SatMut_ASM_Parser

INTRODUCTION

Saturation Mutagenesis screen (and library QC sequencing) data are complex and gigantic. A typical screen produces 3-5 TB sequencing data in fastq format. ASMv1.0, developed by Ted Sharpe of The Broad Institute, can process the fastq files to identify all (planned and not planned) 'variants' and assign the 'counts' to the detected 'variants.' ASMv1.0 produces many output files for various purposes. Each next-gen sequencing index pair (typically one experimental sample) gets one set of output files. Two ASMv1.0 output files, variantCounts and codonCounts, are subjected to this parser. The codonCounts files are a matrix of fixed dimension, where ncol = 64 (i.e. 64 codons), nrow = 'aa length of the ORF.' The variantCounts files are huge files, where each row represents a species that was detected in read-pairs. It is not uncommon to see near million of rows in a variantCounts file.

It is challenging for non-data-scientists to lay their hands on either of the ASMv1.0 output files:

codonCounts files: one matrix per sample. At issue are: How to convert the matrix into variants and variant counts? How to tease apart ’planned' and 'not planned' variants? How to remove wildtype codon counts? How/Whether to scale the data?
variantCounts files: one giant file per sample and variants are presented in form of nucleotide variations in relation to the reference sequence. How to convert such presentations of the variants into codon changes? amino acid changes? 'planned' vs 'not planned?' among the 'not planned' if part of its changes is a 'planned' change? frame-shift or not? substitution or insertion or deletion? and so on so forth.

This parser is to fill the gap. It is written in R. It takes two kinds of output files of ASMv1.0, codonCounts and variantÇounts, and parse/aggregate/merge/annotate them into csv data files that can be digested by non-data-scientists.

What is ASMv1.0?

ASMv1.0, developed by Ted Sharpe of The Broad Institute ([email protected]), takes NGS .fastq files to assign counts to the detected variants.

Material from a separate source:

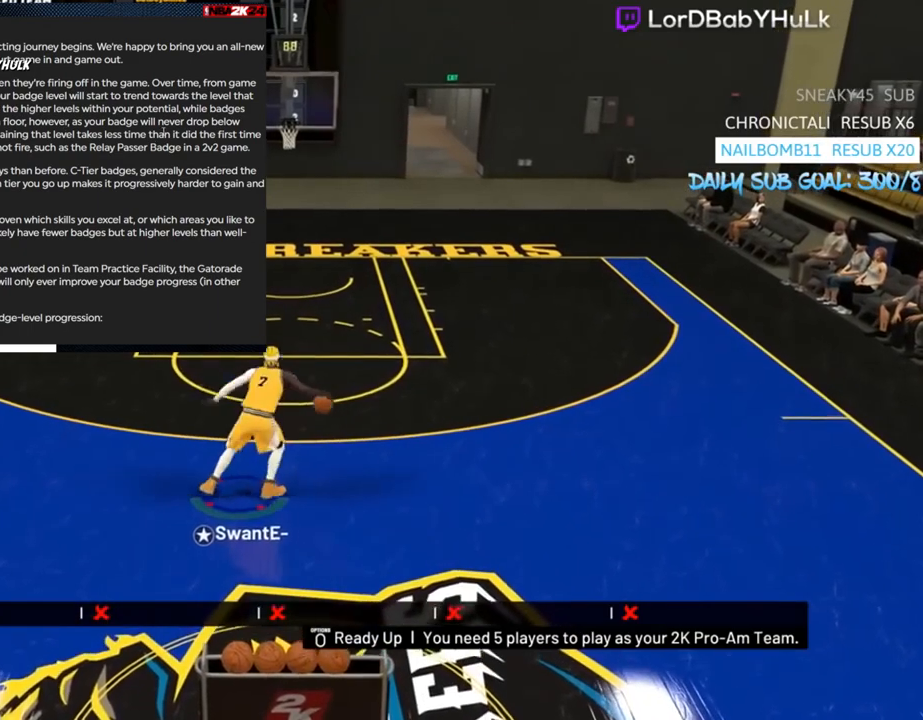
{"buttons": [], "left_stick": "center", "right_stick": "center", "events": []}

READS FILTERING: The reads from an NGS fragment are trimmed (1) by base quality (from 2 ends, finding first 15-bp that every base has above base-quality threshold), (2) by removing non-ORF transposon sequences, (3) by requiring that the outermost nucleotide variations in the reads have a number of reference bases as specified by --min-flanking-length parameter (2-5, depending on how the library is designed, e.g. if the library has all single codon changes, --min-flanking-length=2 will suffice to ensure a codon-signature of a variant is not split between two Nextera fragments), and (4) by requiring the trimmed reads be longer than the –min-length = 40, for example.

VARIANT CALLING: The reads that have passed the filtering are used differently by ORFcall (an earlier version software also by Ted Sharpe, as used in: Giacomelli et al (2018) Nat Genet 50: 1381–1387) and ASMv1.0:

(1) Under ORFcall, variants are called in context of a single codon space, that is, if a read, or read pair captures multiple codon variations, they are called as multiple independent molecules. This seems not fair as the read counts are assigned to each of the molecules represented by each codon change, without regard of the association of the multiple changes physically in a single molecule. Yet since a good quality of a library generally don’t have many unplanned variations, the codon-centric calls by ORFcall is in fact a good proximation.

(2) Under the molecule-centric AnalyzeSaturationMutagenesis, the NGS reads are analyzed in its entirety, and with following new capabilities:

The trimmed reads are evaluated full-length, that is, variants are called in the context of entire read (or read pair). The programmed variant is called when 2 conditions are met: the detection of the programmed codon changes, AND the absence of any ‘additional’ nucleotide variations throughout the entire read or read pair.
Indel detection: This feature was lacking in ORFcall. This new feature of ASMv1.0 allows us to process indel libraries with up to 10-codon indels.

What is ASM_Parser?

Written by Xiaoping Yang of The Broad Institute ([email protected]), ASM_Parser produces 3 Data Files:

ASMv1.0 reports .codonCounts as ‘back-compatible ORFcall’ results (similar to but not the same as the original ORFcall, due to difference in READS FILTERING). Same as the ORFcall’s .cdn reports, users of these results need to (1) transform the data files from a table per sample into a column per sample (e.g. using R melt function), (2) aggregate (e.g. using R merge function) data into a single data file, a column per sample, (3) scaling to mitigate Nextera sequencing coverage biases.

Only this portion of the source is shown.